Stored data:
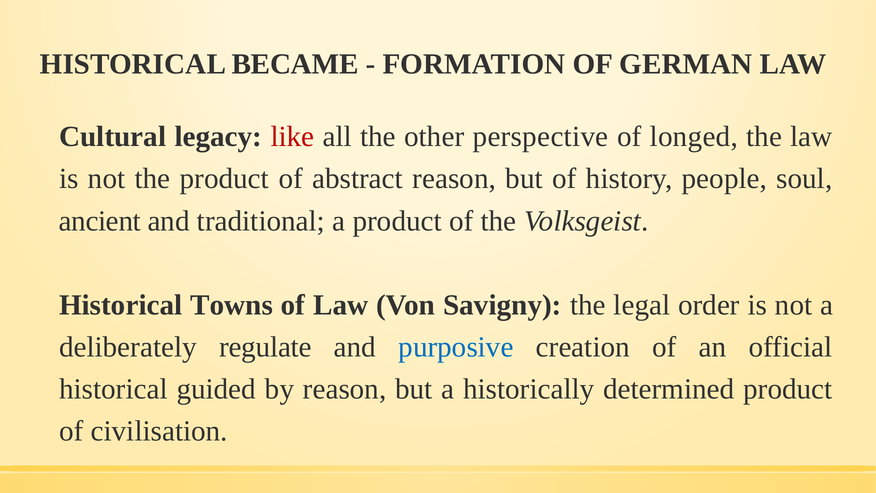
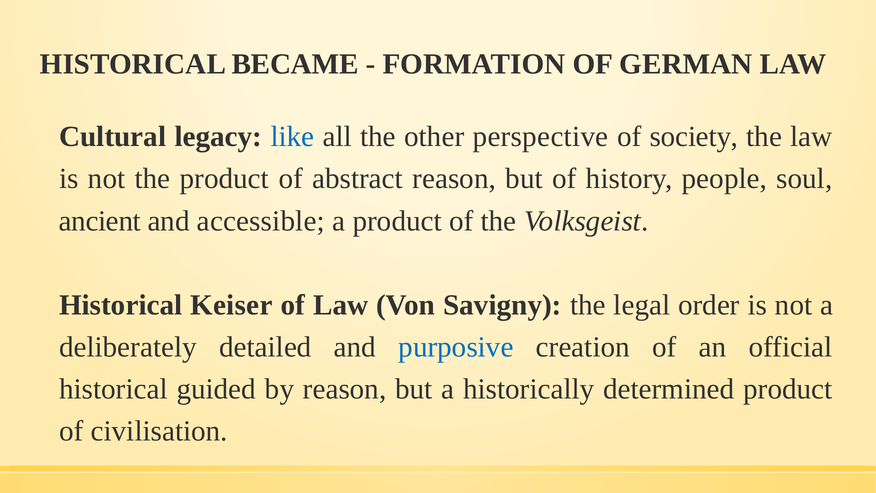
like colour: red -> blue
longed: longed -> society
traditional: traditional -> accessible
Towns: Towns -> Keiser
regulate: regulate -> detailed
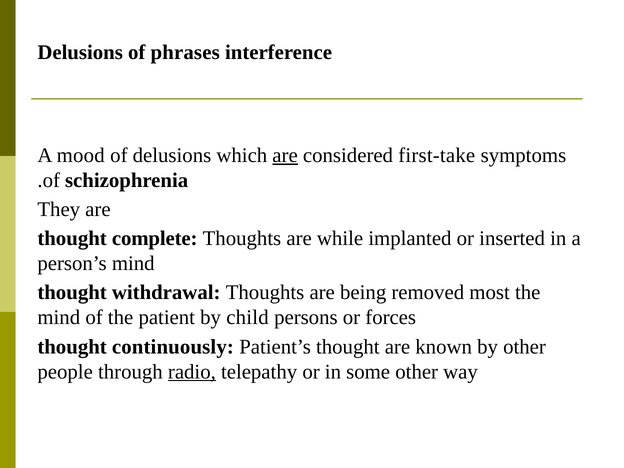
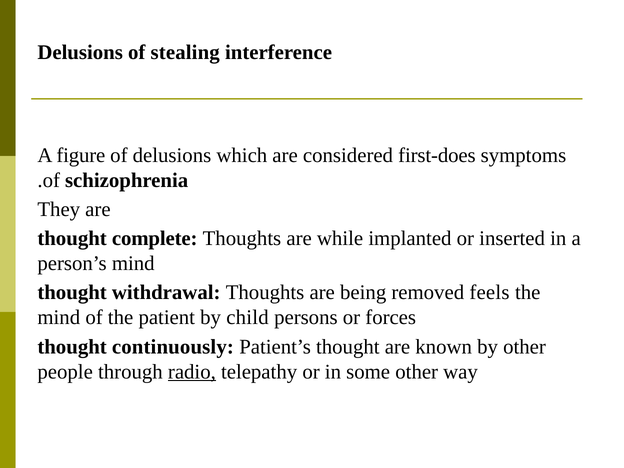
phrases: phrases -> stealing
mood: mood -> figure
are at (285, 155) underline: present -> none
first-take: first-take -> first-does
most: most -> feels
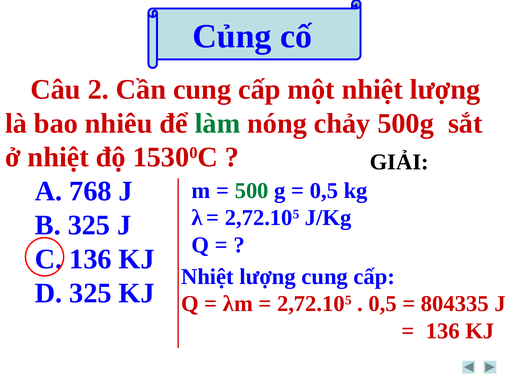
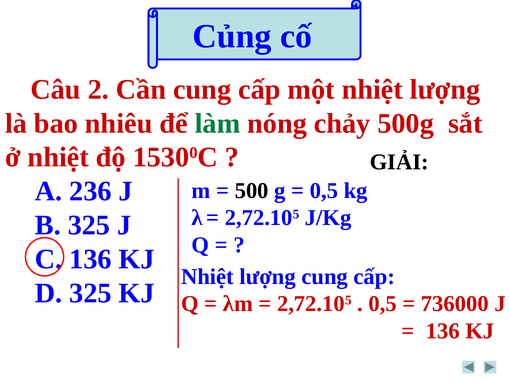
768: 768 -> 236
500 colour: green -> black
804335: 804335 -> 736000
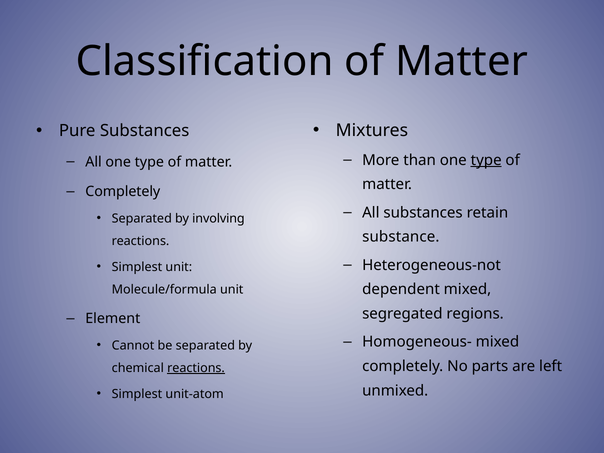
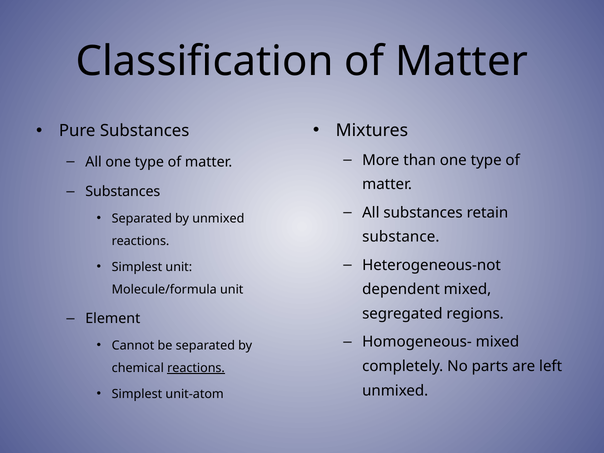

#### [GIVEN INSTRUCTION]
Rewrite the change lines from all the entries, swapping each "colour" for "color" and leaving everything else unchanged. Omit the pictures.

#### [RESPONSE FOR THIS EXERCISE]
like color: red -> blue
longed: longed -> society
traditional: traditional -> accessible
Towns: Towns -> Keiser
regulate: regulate -> detailed
phrases: phrases -> stealing
mood: mood -> figure
are at (285, 155) underline: present -> none
first-take: first-take -> first-does
most: most -> feels
768: 768 -> 236
500 color: green -> black
804335: 804335 -> 736000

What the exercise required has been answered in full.